Problem to work on: Please return exactly the lines from the beginning of the listing up to and including the line with "Fifty years ago, the", with no pictures.

Exercise input:
****************************************
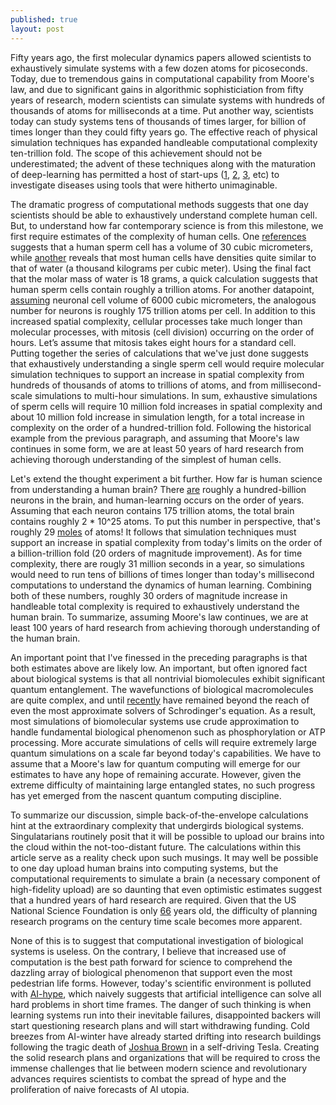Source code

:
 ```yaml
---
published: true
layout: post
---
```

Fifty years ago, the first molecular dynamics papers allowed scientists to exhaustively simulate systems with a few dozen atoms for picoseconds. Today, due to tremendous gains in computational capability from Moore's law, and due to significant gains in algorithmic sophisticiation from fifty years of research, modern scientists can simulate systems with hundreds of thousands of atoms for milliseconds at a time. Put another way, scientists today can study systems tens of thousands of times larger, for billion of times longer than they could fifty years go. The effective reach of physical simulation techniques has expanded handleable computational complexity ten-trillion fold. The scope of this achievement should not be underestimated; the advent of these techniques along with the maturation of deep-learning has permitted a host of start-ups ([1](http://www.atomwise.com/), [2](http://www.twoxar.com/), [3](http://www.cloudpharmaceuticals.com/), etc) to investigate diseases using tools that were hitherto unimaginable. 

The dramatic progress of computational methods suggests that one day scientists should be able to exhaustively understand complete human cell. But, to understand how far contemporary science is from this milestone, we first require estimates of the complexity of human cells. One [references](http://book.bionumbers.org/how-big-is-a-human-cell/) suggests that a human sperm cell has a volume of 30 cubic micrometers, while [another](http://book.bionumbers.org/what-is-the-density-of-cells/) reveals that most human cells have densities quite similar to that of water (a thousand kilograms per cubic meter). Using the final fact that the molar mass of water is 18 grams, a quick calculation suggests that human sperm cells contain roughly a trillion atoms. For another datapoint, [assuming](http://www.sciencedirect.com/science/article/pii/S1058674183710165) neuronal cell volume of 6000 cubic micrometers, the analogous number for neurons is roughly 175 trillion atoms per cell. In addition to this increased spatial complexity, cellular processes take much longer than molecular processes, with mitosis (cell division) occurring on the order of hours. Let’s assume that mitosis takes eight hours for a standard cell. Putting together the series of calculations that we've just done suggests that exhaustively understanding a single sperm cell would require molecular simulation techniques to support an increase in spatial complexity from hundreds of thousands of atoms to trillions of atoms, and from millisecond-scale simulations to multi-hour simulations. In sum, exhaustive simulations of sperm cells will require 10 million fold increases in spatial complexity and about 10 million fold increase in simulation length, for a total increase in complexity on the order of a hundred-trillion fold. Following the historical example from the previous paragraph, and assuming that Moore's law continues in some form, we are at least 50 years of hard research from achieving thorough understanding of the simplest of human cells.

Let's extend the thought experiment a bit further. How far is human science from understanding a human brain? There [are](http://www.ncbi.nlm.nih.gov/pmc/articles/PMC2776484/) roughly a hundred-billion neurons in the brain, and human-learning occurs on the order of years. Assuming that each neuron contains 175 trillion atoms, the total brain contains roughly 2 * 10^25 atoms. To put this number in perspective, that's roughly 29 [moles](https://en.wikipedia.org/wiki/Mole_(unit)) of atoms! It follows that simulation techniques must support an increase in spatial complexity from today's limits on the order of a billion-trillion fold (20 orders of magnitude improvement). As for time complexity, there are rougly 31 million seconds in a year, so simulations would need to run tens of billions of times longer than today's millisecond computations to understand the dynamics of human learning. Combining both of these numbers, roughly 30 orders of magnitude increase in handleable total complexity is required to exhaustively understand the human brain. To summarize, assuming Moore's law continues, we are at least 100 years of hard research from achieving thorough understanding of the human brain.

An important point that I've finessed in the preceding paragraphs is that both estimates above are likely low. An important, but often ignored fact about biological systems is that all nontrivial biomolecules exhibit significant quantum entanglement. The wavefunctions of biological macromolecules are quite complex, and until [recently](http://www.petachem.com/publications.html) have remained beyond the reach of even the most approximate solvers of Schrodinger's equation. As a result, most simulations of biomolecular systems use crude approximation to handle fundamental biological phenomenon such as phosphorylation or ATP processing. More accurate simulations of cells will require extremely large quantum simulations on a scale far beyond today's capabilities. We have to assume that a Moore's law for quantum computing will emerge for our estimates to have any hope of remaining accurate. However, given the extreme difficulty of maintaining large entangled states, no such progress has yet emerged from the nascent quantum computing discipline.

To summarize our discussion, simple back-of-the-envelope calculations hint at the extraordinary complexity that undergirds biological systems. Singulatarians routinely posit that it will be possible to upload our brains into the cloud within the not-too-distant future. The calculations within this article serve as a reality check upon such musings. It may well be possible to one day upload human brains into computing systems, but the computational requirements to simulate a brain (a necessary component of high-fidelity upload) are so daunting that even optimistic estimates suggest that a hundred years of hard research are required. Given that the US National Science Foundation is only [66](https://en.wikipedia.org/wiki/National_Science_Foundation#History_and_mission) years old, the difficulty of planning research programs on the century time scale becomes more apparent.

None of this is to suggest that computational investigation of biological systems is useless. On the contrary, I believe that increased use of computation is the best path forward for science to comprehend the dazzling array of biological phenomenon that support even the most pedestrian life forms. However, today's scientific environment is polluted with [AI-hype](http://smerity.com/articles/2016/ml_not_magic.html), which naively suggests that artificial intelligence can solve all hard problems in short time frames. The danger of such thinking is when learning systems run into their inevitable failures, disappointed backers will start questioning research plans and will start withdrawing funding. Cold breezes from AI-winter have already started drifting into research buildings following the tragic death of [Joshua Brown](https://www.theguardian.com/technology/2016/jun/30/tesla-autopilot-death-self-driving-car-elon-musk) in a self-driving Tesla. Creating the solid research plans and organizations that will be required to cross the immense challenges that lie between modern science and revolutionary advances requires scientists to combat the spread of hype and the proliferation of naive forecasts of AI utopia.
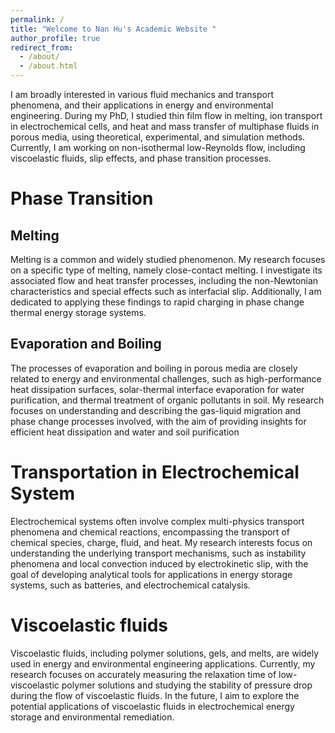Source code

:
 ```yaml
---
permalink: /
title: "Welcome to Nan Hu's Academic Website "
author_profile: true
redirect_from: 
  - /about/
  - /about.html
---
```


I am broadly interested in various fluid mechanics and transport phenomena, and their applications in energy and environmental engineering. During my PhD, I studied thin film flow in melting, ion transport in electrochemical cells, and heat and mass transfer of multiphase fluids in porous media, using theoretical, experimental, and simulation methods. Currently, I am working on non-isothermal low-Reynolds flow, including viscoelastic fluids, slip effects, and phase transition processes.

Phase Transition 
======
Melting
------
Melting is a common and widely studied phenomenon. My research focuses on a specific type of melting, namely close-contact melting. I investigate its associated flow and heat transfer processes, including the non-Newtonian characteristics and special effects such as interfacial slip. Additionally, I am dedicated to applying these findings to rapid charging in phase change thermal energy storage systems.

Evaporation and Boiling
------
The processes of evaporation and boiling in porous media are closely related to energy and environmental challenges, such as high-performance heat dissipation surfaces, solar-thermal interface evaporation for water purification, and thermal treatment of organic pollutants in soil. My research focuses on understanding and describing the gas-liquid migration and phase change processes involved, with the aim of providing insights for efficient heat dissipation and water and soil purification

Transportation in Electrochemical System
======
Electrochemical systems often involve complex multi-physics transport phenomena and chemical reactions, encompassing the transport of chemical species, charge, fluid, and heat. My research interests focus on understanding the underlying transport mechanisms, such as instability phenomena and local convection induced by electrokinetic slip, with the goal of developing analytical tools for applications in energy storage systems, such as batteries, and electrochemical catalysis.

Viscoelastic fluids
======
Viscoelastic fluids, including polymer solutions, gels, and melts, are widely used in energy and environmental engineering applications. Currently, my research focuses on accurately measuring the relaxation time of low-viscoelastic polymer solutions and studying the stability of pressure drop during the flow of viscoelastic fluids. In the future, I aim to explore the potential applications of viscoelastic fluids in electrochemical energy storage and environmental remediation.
****************************************
Output below:
Source code

:
 ```yaml
---
published: true
layout: post
---
```

Fifty years ago, the first molecular dynamics papers allowed scientists to exhaustively simulate systems with a few dozen atoms for picoseconds. Today, due to tremendous gains in computational capability from Moore's law, and due to significant gains in algorithmic sophisticiation from fifty years of research, modern scientists can simulate systems with hundreds of thousands of atoms for milliseconds at a time. Put another way, scientists today can study systems tens of thousands of times larger, for billion of times longer than they could fifty years go. The effective reach of physical simulation techniques has expanded handleable computational complexity ten-trillion fold. The scope of this achievement should not be underestimated; the advent of these techniques along with the maturation of deep-learning has permitted a host of start-ups ([1](http://www.atomwise.com/), [2](http://www.twoxar.com/), [3](http://www.cloudpharmaceuticals.com/), etc) to investigate diseases using tools that were hitherto unimaginable. 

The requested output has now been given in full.